Results: Our experiments demonstrated that the models SSSS + RoBERTa + CRF and SSSS + RoBERTa + BiLSTM + CRF achieved F1-scores of 91.30% and 91.35% on the CCKS-2017 dataset, respectively. They also achieved F1-scores of 83.21% and 83.01% on the CCKS-2019 dataset, respectively.
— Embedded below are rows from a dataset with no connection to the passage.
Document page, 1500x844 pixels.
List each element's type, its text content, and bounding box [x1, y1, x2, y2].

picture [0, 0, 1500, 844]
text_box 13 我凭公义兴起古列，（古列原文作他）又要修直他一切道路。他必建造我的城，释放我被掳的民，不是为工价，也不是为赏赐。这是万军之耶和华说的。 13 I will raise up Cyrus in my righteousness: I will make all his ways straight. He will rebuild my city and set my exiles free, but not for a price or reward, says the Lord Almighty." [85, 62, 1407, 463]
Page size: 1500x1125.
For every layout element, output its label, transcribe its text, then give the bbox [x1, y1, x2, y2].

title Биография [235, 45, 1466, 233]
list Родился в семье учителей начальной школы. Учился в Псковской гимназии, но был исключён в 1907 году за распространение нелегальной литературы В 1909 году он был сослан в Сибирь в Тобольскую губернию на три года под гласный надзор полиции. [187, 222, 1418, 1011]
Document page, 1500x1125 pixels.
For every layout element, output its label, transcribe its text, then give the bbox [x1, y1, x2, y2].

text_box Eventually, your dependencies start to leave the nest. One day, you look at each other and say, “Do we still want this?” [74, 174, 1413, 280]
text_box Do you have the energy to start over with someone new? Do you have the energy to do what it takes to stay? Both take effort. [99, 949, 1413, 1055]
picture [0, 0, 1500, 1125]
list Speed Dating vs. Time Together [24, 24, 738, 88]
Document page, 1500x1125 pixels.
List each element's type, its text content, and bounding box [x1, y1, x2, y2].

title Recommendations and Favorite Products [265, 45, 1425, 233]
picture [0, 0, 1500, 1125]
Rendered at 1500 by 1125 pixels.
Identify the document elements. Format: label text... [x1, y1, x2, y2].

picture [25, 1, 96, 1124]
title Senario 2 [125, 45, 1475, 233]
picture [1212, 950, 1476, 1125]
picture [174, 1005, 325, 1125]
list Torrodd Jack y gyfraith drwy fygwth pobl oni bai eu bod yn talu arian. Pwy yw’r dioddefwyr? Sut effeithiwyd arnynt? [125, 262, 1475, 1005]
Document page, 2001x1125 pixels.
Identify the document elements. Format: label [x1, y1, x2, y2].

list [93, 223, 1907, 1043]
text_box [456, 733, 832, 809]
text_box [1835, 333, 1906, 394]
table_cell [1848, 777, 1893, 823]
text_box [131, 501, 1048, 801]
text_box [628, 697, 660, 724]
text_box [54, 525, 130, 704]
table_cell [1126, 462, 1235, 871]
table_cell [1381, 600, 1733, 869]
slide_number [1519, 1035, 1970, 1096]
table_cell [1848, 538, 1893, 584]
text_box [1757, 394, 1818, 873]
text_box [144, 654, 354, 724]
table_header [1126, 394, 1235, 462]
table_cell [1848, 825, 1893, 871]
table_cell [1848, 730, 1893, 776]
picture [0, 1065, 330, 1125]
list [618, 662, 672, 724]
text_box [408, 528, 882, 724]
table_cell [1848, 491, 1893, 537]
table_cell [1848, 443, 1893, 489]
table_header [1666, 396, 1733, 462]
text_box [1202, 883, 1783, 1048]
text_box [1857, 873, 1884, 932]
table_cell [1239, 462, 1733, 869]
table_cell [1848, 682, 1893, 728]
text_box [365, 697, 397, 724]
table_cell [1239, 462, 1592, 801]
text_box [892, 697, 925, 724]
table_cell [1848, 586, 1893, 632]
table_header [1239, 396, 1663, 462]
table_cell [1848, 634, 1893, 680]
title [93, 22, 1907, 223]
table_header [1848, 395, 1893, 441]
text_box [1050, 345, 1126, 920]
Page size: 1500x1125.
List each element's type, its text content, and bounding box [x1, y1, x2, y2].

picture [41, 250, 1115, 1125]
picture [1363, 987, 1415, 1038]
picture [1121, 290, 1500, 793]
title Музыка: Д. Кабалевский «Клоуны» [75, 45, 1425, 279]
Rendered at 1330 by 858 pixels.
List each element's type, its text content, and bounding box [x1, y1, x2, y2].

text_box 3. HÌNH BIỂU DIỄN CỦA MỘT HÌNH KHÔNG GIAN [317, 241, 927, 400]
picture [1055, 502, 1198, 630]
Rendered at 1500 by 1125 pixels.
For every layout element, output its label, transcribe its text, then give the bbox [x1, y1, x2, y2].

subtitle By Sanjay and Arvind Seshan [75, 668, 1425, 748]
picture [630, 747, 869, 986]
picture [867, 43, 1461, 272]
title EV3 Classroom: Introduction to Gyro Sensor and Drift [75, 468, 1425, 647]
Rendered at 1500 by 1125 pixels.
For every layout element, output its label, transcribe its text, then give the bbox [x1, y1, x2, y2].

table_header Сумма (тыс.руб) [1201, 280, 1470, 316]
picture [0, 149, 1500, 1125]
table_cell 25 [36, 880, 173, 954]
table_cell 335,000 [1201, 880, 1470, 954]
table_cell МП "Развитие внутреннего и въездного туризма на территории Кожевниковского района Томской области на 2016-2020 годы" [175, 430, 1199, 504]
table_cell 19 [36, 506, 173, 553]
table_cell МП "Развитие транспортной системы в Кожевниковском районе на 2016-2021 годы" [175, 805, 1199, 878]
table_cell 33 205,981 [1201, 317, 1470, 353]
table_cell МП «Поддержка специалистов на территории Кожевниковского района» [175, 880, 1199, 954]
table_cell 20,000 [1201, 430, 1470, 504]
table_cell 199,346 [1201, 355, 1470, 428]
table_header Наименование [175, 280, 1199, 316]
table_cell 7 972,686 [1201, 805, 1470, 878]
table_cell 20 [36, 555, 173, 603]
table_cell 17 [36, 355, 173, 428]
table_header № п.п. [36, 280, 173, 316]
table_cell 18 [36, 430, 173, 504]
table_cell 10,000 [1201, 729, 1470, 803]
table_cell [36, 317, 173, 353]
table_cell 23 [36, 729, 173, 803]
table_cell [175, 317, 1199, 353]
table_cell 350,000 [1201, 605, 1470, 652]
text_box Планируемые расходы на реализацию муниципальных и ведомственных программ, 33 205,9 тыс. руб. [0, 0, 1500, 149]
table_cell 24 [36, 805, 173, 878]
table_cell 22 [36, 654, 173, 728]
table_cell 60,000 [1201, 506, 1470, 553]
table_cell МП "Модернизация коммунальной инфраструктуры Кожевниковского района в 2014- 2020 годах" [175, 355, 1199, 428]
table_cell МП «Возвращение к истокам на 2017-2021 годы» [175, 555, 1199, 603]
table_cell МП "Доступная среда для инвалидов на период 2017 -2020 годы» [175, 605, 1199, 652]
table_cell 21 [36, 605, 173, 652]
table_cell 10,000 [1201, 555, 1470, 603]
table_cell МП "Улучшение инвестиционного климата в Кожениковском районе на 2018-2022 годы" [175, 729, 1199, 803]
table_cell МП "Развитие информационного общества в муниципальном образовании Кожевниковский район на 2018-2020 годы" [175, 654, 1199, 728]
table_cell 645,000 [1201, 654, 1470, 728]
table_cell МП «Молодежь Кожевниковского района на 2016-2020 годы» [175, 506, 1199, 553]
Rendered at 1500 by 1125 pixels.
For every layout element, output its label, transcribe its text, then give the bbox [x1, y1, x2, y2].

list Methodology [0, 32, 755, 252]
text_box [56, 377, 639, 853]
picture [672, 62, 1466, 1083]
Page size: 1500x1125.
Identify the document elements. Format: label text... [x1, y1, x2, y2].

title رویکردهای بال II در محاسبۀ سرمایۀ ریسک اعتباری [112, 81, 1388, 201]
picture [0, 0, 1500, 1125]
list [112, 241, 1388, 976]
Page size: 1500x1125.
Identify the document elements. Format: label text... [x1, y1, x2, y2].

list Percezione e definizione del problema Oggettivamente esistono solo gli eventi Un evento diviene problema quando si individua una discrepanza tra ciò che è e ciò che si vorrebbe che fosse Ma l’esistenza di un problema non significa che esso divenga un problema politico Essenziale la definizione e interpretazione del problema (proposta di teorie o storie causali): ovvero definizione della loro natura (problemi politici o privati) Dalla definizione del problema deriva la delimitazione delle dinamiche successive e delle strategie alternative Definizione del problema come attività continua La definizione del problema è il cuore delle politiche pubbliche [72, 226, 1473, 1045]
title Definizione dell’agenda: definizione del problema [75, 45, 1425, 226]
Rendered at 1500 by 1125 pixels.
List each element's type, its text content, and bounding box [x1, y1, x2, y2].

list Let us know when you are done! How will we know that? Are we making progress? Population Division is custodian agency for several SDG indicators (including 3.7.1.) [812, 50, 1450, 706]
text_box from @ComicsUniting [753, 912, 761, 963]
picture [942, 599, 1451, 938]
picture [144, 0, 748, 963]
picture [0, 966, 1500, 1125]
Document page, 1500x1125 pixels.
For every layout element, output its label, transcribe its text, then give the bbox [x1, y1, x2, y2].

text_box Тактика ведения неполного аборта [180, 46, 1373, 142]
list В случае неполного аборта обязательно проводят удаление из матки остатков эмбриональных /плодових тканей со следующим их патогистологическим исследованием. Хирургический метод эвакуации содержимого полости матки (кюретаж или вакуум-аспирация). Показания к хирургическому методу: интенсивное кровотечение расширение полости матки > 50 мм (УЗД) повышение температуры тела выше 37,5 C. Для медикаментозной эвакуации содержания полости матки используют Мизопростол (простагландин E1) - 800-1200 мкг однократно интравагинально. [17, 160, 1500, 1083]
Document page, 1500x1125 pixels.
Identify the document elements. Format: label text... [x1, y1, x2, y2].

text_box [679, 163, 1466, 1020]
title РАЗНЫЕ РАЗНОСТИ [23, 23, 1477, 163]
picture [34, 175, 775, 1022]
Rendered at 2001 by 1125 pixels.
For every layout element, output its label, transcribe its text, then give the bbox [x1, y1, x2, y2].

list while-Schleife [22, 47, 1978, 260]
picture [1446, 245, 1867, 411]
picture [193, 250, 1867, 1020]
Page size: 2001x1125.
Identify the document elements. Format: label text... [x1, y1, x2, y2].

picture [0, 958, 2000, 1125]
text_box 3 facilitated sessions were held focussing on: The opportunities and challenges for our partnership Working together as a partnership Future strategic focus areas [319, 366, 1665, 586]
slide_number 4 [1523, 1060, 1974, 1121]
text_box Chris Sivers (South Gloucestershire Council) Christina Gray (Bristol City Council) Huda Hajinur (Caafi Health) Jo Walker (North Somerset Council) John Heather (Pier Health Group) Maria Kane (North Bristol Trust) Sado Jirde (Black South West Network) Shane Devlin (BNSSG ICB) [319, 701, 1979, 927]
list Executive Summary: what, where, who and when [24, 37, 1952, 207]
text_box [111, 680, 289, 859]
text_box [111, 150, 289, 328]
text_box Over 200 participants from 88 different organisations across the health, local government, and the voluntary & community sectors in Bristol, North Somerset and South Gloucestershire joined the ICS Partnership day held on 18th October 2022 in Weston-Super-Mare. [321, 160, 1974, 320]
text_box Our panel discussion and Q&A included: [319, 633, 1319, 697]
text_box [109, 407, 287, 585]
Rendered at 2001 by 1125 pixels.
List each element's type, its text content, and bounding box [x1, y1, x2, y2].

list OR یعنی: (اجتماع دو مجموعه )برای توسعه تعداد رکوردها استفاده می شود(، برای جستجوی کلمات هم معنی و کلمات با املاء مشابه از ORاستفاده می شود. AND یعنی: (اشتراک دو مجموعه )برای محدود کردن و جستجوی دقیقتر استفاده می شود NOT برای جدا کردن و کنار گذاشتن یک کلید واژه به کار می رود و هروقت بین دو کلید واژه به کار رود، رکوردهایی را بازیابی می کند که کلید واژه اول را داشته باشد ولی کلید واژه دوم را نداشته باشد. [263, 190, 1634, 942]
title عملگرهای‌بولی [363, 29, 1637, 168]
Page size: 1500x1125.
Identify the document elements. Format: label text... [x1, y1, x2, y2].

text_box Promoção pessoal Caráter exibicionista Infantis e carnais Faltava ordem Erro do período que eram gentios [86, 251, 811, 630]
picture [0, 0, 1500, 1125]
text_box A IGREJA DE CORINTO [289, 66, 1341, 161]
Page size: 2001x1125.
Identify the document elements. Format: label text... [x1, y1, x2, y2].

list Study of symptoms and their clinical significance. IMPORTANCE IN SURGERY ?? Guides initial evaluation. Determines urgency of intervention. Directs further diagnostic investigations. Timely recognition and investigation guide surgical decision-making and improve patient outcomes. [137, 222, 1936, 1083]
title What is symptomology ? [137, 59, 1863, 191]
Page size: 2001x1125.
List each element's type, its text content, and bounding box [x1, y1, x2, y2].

Conclusions: The experimental results indicated that our proposed method successfully expanded the dataset and remarkably improved the performance of the model, effectively addressing the challenges of data acquisition, annotation difficulties, and insufficient model generalization performance.

Abstract Image

查看原文

微信好友朋友圈 QQ好友复制链接

本刊更多论文

基于切分同义词句合成机制的中文临床命名实体识别：算法开发与验证。

临床命名实体识别（CNER）是自然语言处理中的一项基本任务，用于从电子病历文本中提取命名实体。近年来，随着机器学习的不断发展，深度学习模型取代了传统的机器学习和基于模板的方法，在CNER领域得到了广泛的应用。然而，由于临床文本的复杂性、命名实体类型的多样性和数量庞大，以及不同实体之间的边界不明确，现有的先进方法在一定程度上依赖于带注释的数据库和嵌入式词典的规模。目的：本研究提出了一种基于邻近词计算的数据集增强算法，旨在解决CNER任务中数据稀缺和标注困难的问题。方法：提出了一种基于相邻词汇的分词同义词句子合成算法，该算法利用现有的公共知识，无需人工扩充专门的领域词典。该算法通过词法分割，从海量的自然语言数据中对新的同义词汇进行重组替换，实现数据集的就近扩展表达式。我们将SSSS算法应用于基于变压器预训练方法的稳健优化双向编码器表示(RoBERTa) +条件随机场（CRF）和RoBERTa +双向长短期记忆(BiLSTM) + CRF模型，并评估了我们的模型(SSSS + RoBERTa + CRF；SSSS + RoBERTa + BiLSTM + CRF)在中国知识图谱与语义计算会议（CCKS） 2017年和2019年数据集上的研究。结果：我们的实验表明，SSSS + RoBERTa + CRF和SSSS + RoBERTa + BiLSTM + CRF模型在CCKS-2017数据集上的f1得分分别为91.30%和91.35%。在CCKS-2019数据集上，他们也分别获得了83.21%和83.01%的f1分。结论：实验结果表明，我们提出的方法成功地扩展了数据集，显著提高了模型的性能，有效地解决了数据获取、标注困难和模型泛化性能不足的挑战。

本文章由计算机程序翻译，如有差异，请以英文原文为准。

求助全文

约1分钟内获得全文去求助

来源期刊

JMIR Medical Informatics Medicine-Health Informatics

CiteScore

7.90

自引率

3.10%

发文量

173

审稿时长

12 weeks

期刊介绍： JMIR Medical Informatics (JMI, ISSN 2291-9694) is a top-rated, tier A journal which focuses on clinical informatics, big data in health and health care, decision support for health professionals, electronic health records, ehealth infrastructures and implementation. It has a focus on applied, translational research, with a broad readership including clinicians, CIOs, engineers, industry and health informatics professionals. Published by JMIR Publications, publisher of the Journal of Medical Internet Research (JMIR), the leading eHealth/mHealth journal (Impact Factor 2016: 5.175), JMIR Med Inform has a slightly different scope (emphasizing more on applications for clinicians and health professionals rather than consumers/citizens, which is the focus of JMIR), publishes even faster, and also allows papers which are more technical or more formative than what would be published in the Journal of Medical Internet Research.